* PASSAGE SHOWN
Dear Xubo, Oh, I see. I am so sorry for suh careless mistake. Thank you so much for your kind replying. By the way, how can I deal with pair-end fastq files? Do I need to merge the pair-end files into one? And Can I make my own training database, I mean own reference database? Best, Qingwei

HubertTang commented 2 years ago

Hi Qingwei,

For the pair-end reads, you can merge them and input them into the model. Custom databases are not currently supported. I will update this feature in the coming days if needed. I'll let you know when it's done.

Best, Xubo

yosei-yung commented 2 years ago

Dear Xubo, Excellent! Looking forward to new version of RdRpBin with creating custome database option. Well, unfortunately, I still encountered new errors.

* INPUT RECORDS
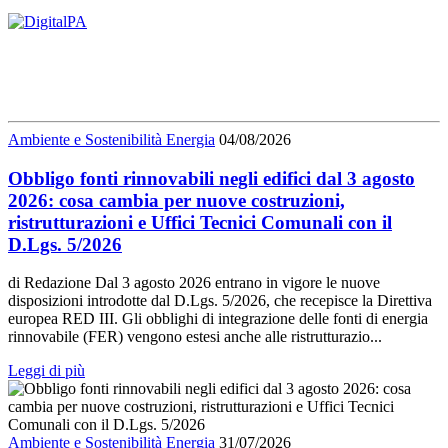
Ambiente e Sostenibilità Energia
04/08/2026
Obbligo fonti rinnovabili negli edifici dal 3 agosto
2026: cosa cambia per nuove costruzioni,
ristrutturazioni e Uffici Tecnici Comunali con il
D.Lgs. 5/2026
di Redazione Dal 3 agosto 2026 entrano in vigore le nuove
disposizioni introdotte dal D.Lgs. 5/2026, che recepisce la Direttiva
europea RED III. Gli obblighi di integrazione delle fonti di energia
rinnovabile (FER) vengono estesi anche alle ristrutturazio...
Leggi di più
Ambiente e Sostenibilità Energia
31/07/2026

* REQUIREMENT 1
Quote the Italian news entry line for line, leaving out the picture.
* REQUIREMENT 2
Extend the RdRpBin forum thread past its final line.
The entry shown above has no connection to the RdRpBin forum thread.

* EXERCISE RESULT 1
Ambiente e Sostenibilità Energia
04/08/2026
Obbligo fonti rinnovabili negli edifici dal 3 agosto
2026: cosa cambia per nuove costruzioni,
ristrutturazioni e Uffici Tecnici Comunali con il
D.Lgs. 5/2026
di Redazione Dal 3 agosto 2026 entrano in vigore le nuove
disposizioni introdotte dal D.Lgs. 5/2026, che recepisce la Direttiva
europea RED III. Gli obblighi di integrazione delle fonti di energia
rinnovabile (FER) vengono estesi anche alle ristrutturazio...
Leggi di più
Ambiente e Sostenibilità Energia
31/07/2026

* EXERCISE RESULT 2
Reads parsed:   8022
Reads kept:     8022 (1)
Reads failed primer screen:     0 (0)
Bases parsed:   1194801
Bases kept:     1194801 (1)
Number of incorrectly paired reads that were discarded: 0
[timer - sga preprocess] wall clock: 0.08s CPU: 0.03s
[timer - sga index] wall clock: 0.62s CPU: 4.72s
[timer - sga::overlap] wall clock: 2854.30s CPU: 3549.90s
/usr/appli/freeware/miniconda/3.6/envs/RdRpBin/lib/python3.8/site-packages/Bio/Seq.py:2979: BiopythonWarning: Partial codon, len(sequence) not a multiple of three. Explicitly trim the sequence or add trailing N before translation. This may become an error in future.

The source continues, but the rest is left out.